* **ASSIGNMENT**
Exact repetition is required: output every record in full.

=== Section Start ===

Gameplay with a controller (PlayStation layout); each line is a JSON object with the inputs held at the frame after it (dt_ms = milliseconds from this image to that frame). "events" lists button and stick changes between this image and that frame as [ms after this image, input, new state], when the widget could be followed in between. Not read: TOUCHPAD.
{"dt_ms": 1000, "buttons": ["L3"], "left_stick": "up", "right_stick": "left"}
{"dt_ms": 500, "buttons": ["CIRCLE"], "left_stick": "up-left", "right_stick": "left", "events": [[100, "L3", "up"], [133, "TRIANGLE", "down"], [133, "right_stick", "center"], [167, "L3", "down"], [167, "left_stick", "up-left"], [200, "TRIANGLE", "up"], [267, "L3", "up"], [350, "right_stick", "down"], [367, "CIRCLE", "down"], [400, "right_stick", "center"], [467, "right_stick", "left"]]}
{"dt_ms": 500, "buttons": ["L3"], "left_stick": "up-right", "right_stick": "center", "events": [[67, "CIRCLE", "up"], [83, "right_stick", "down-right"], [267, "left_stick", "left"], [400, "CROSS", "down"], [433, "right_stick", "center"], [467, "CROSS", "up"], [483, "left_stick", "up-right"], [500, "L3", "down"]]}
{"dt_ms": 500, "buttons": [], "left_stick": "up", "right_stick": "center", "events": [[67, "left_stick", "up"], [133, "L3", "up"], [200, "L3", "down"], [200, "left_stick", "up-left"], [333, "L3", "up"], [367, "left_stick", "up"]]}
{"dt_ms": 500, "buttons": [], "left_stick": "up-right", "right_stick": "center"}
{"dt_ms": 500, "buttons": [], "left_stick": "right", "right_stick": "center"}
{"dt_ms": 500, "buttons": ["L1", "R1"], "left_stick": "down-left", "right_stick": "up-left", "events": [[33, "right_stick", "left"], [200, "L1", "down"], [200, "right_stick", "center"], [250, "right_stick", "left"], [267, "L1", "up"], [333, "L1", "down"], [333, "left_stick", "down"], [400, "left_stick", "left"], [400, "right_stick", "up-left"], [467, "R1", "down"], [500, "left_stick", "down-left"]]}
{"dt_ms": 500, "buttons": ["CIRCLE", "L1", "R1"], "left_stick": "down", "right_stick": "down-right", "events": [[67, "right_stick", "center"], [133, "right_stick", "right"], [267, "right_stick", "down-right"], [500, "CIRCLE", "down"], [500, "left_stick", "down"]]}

=== Section End ===

* **ANSWER TO THIS PROBLEM**
Gameplay with a controller (PlayStation layout); each line is a JSON object with the inputs held at the frame after it (dt_ms = milliseconds from this image to that frame). "events" lists button and stick changes between this image and that frame as [ms after this image, input, new state], when the widget could be followed in between. Not read: TOUCHPAD.
{"dt_ms": 1000, "buttons": ["L3"], "left_stick": "up", "right_stick": "left"}
{"dt_ms": 500, "buttons": ["CIRCLE"], "left_stick": "up-left", "right_stick": "left", "events": [[100, "L3", "up"], [133, "TRIANGLE", "down"], [133, "right_stick", "center"], [167, "L3", "down"], [167, "left_stick", "up-left"], [200, "TRIANGLE", "up"], [267, "L3", "up"], [350, "right_stick", "down"], [367, "CIRCLE", "down"], [400, "right_stick", "center"], [467, "right_stick", "left"]]}
{"dt_ms": 500, "buttons": ["L3"], "left_stick": "up-right", "right_stick": "center", "events": [[67, "CIRCLE", "up"], [83, "right_stick", "down-right"], [267, "left_stick", "left"], [400, "CROSS", "down"], [433, "right_stick", "center"], [467, "CROSS", "up"], [483, "left_stick", "up-right"], [500, "L3", "down"]]}
{"dt_ms": 500, "buttons": [], "left_stick": "up", "right_stick": "center", "events": [[67, "left_stick", "up"], [133, "L3", "up"], [200, "L3", "down"], [200, "left_stick", "up-left"], [333, "L3", "up"], [367, "left_stick", "up"]]}
{"dt_ms": 500, "buttons": [], "left_stick": "up-right", "right_stick": "center"}
{"dt_ms": 500, "buttons": [], "left_stick": "right", "right_stick": "center"}
{"dt_ms": 500, "buttons": ["L1", "R1"], "left_stick": "down-left", "right_stick": "up-left", "events": [[33, "right_stick", "left"], [200, "L1", "down"], [200, "right_stick", "center"], [250, "right_stick", "left"], [267, "L1", "up"], [333, "L1", "down"], [333, "left_stick", "down"], [400, "left_stick", "left"], [400, "right_stick", "up-left"], [467, "R1", "down"], [500, "left_stick", "down-left"]]}
{"dt_ms": 500, "buttons": ["CIRCLE", "L1", "R1"], "left_stick": "down", "right_stick": "down-right", "events": [[67, "right_stick", "center"], [133, "right_stick", "right"], [267, "right_stick", "down-right"], [500, "CIRCLE", "down"], [500, "left_stick", "down"]]}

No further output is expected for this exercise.